Several years ago, I began to emphasize the importance of an API-first approach for Drupal as part of the then-young phenomenon of decoupled Drupal. Now, Drupal developers can count on JSON API, GraphQL and CouchDB, in addition to a range of surrounding tools for developing the decoupled applications described above. These decoupled Drupal advancements represent a pivotal point in Drupal's history.

Decoupled Drupal sites
A few examples of organizations that use decoupled Drupal.

Speaking of important milestones in Drupal's history, I remember the first Drupal book ever published in 2005. At the time, good information on Drupal was hard to find. The first Drupal book helped make the project more accessible to new developers and provided both credibility and reach in the market. Similarly today, decoupled Drupal is still relatively new, and up-to-date literature on the topic can be hard to find. In fact, many people don't even know that Drupal supports decoupled architectures. This is why I'm so excited about the upcoming publication of a new book entitled Decoupled Drupal in Practice, written by Preston So. It will give decoupled Drupal more reach and credibility.

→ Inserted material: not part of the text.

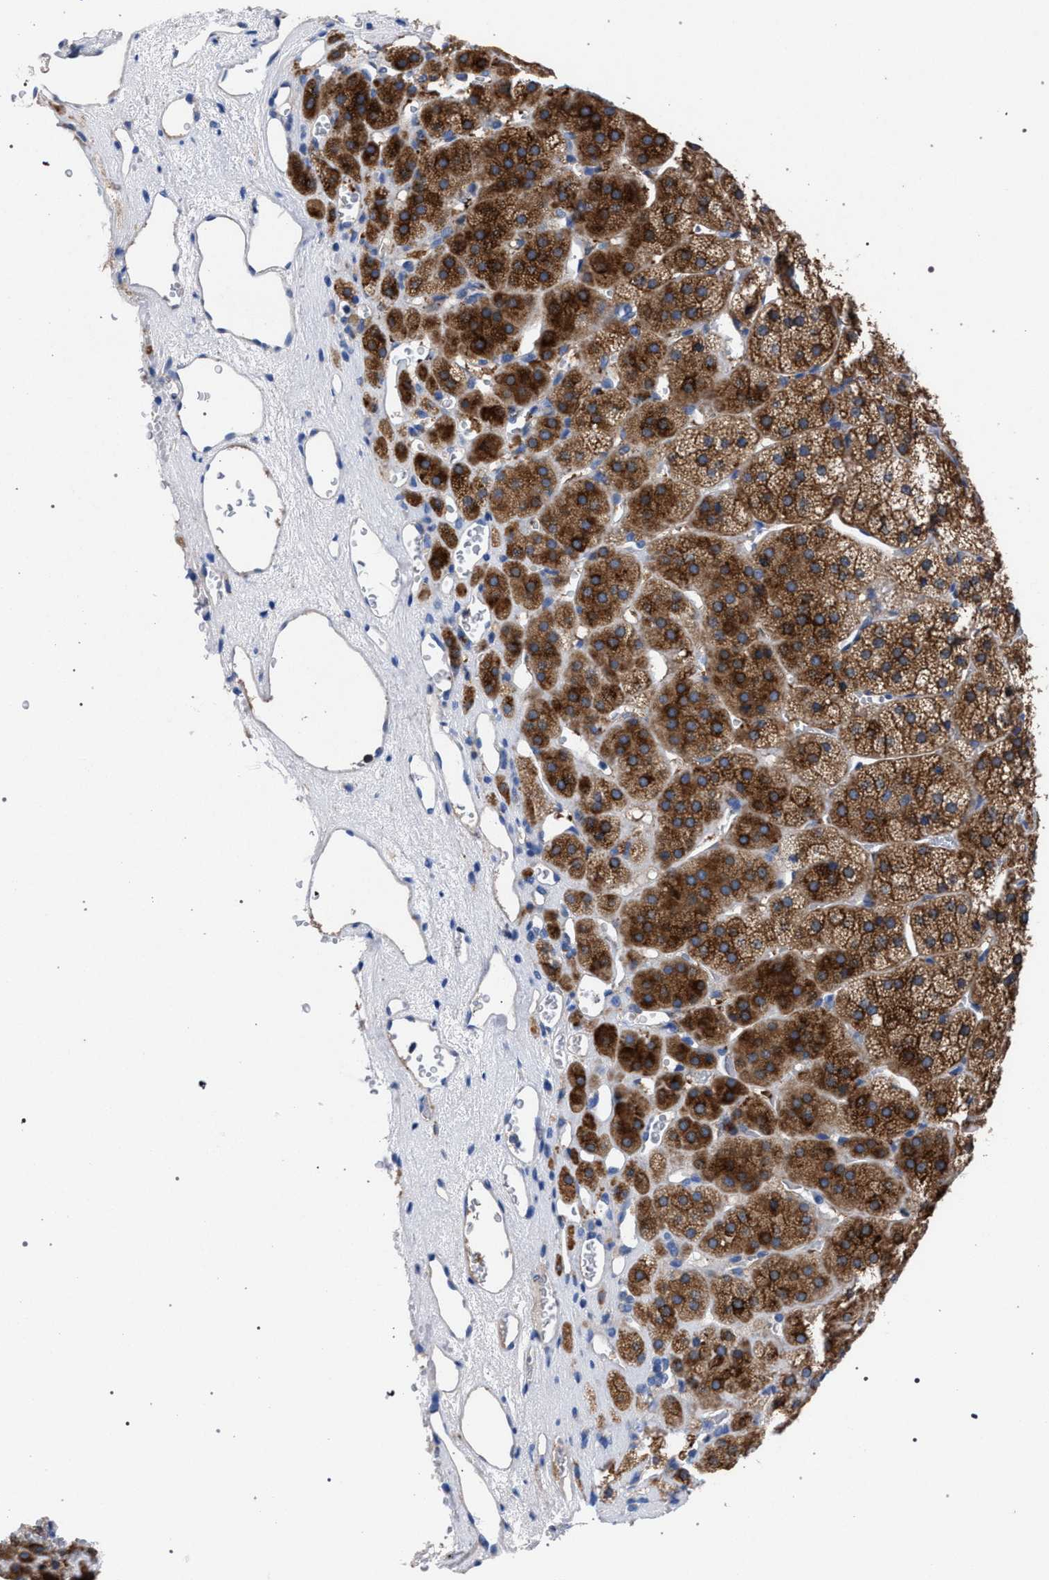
{"staining": {"intensity": "strong", "quantity": ">75%", "location": "cytoplasmic/membranous"}, "tissue": "adrenal gland", "cell_type": "Glandular cells", "image_type": "normal", "snomed": [{"axis": "morphology", "description": "Normal tissue, NOS"}, {"axis": "topography", "description": "Adrenal gland"}], "caption": "Immunohistochemistry (IHC) staining of normal adrenal gland, which reveals high levels of strong cytoplasmic/membranous staining in about >75% of glandular cells indicating strong cytoplasmic/membranous protein positivity. The staining was performed using DAB (brown) for protein detection and nuclei were counterstained in hematoxylin (blue).", "gene": "GMPR", "patient": {"sex": "female", "age": 44}}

When Preston asked me to write the foreword for the book, I jumped at the chance because I believe his book will be an important next step in the advancement of decoupled Drupal. I've also been working with Preston So for a long time. Preston is currently Director of Research and Innovation at Acquia and a globally respected expert on decoupled Drupal. Preston has been involved in the Drupal community since 2007, and I first worked with him directly in 2012 on the Spark initiative to improve Drupal's editorial user experience. Preston has been researching, writing and speaking on the topic of decoupled Drupal since 2015, and had a big impact on my thinking on decoupled Drupal, on Drupal's adoption of React, and on decoupled Drupal architectures in the Drupal community overall.

To show the value that this book offers, you can read exclusive excerpts of three chapters from Decoupled Drupal in Practice on the Acquia blog and at the Acquia Developer Center. It is available for preorder today on Amazon, and I encourage my readers to pick up a copy!

Congratulations on your book, Preston!